6 – Peut-on dire que ne pas mettre l’amélioration de l’emploi et des salaires au cœur de la problématique des retraites, peut induire le risque de prochaines réformes ?
Aujourd’hui, par cette réforme conçue dans une logique budgétaire, ce qui motive l’exécutif, c’est la part de dépenses que représentent les retraites dans le PIB, soit 13,8% [de dépenses brutes, NDLR] du PIB, alors que la « norme » européenne est autour de 11% du PIB. Or, nous, nous savons comment l’on peut faire baisser cette part : il faut créer de l’emploi et conditionner les aides publiques aux entreprises. Car ce qu’on oublie de nous dire, c’est que ces aides publiques, sans aucune contrepartie, représentent près de 9% des dépenses du PIB.
Par ailleurs, il faut souligner aussi que le COR, à travers ses modélisations réalisées, montre, que hors réforme, il y a une trajectoire à la baisse de la part des retraites dans le PIB. Donc le raisonnement de l’exécutif quant à la nécessité et l’urgence d’une réforme ne tient pas. C’est juste une décision politique, budgétaire. C’est de la financiarisation.
7 – Comment comprendre l’amendement Ferracci adopté le 10 février et portant sur la possibilité de remettre sur la table d’ici un an une réforme des retraites sur la base d’un régime universel ?
Cela veut dire que rien ne change. Qu’ils [l’exécutif et la majorité gouvernementale, NDLR] ne changent pas. L’amendement Ferracci met en perspective la création d’un régime unique. Cela explique à tout le monde —à ceux qui pensaient naïvement par exemple que l’exécutif n’allait pas toucher aux fonctionnaires dans le cadre d’une réforme des retraites— qu’au contraire, par la création d’un régime unique, tout le monde est concerné. On n’en attendait pas moins d’eux !
Quant à ceux qui voudraient une « clause de revoyure en 2027 »… Est-ce-à dire que tous les quatre ans on aurait une réforme des retraites ôtant des droits aux travailleurs, aux salariés ?! Stop ! C’est pour cela que le 7 mars, nous devons mettre la France à l’arrêt.

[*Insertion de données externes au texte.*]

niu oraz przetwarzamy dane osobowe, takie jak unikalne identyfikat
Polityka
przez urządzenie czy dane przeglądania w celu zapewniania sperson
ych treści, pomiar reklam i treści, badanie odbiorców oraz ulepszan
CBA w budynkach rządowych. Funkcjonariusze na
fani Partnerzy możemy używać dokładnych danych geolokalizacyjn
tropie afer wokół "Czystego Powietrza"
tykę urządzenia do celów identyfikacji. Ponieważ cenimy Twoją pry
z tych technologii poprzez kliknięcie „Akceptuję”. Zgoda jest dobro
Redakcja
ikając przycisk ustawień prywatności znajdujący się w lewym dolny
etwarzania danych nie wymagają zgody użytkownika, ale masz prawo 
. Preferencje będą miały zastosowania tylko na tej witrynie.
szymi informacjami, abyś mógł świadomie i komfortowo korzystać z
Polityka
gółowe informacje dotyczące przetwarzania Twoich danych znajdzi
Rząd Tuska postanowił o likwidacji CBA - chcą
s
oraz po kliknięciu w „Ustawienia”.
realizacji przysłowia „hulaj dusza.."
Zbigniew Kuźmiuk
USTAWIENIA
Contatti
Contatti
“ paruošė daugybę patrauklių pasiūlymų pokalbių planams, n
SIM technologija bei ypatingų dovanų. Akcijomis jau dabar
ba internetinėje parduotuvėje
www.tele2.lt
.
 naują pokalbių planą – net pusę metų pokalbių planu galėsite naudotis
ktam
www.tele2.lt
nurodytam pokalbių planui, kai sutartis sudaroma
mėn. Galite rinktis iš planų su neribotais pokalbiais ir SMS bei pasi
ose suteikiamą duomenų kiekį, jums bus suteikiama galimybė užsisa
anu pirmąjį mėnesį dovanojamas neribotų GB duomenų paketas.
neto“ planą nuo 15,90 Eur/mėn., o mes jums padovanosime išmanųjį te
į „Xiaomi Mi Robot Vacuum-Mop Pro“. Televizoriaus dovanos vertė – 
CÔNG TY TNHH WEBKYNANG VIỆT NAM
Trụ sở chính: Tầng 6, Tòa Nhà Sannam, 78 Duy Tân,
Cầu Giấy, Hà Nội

Si nous ne les faisons pas caler, demain, il y aura un régime unique. Et en 2027, il y aura une louchée supplémentaire, avec encore un recul de l’âge de départ, peut-être à 65, 66 ou 67 ans, puisque dans leur logique, il faut se comparer aux autres pays de l’OCDE ! Et même si on a le plus bas taux d’emploi de toute l’OCDE chez les 55-64 ans ! Or, si ce taux augmentait de dix points, ce qui signifie 825 000 personnes de plus en emploi par an, il y aurait 50 milliards d’euros de recettes en plus pour les retraites en 2032. Et de l’amélioration de l’emploi, découle celle des pensions. Pour l’instant, dans le privé, quand on finit sa carrière à l’assurance chômage, aux minima sociaux, en maladie professionnelle, en invalidité, au RSA, de fait cela fait baisser notre pension qui est calculée sur les 25 meilleures années qui sont généralement les 25 dernières.
Le véhicule législatif emprunté actuellement par le gouvernement c’est un peu « oui, j’ai l’arme nucléaire donc il serait mieux que j’ai une majorité d’accord avec moi »… Mais il sait qu’il ne l’aura pas.
Gouverner contre une majorité de travailleurs (94% selon les sondages), une majorité de citoyens (72%) et contre la totalité des organisations syndicales de salariés, cela ne s’appelle pas gouverner, cela s’appelle diriger. Or, face à ce dirigisme, on ne marchera pas. Donc on ne les lâchera pas. Et d’ailleurs, cela ne fait pas débat au sein de l’intersyndicale.
Et si jamais le gouvernement s’entêtait, qu’il use d’ordonnances pour faire passer son projet, nous continuerions à mobiliser et l’exécutif ne pourra pas dire que nous n’avons pas prévenu.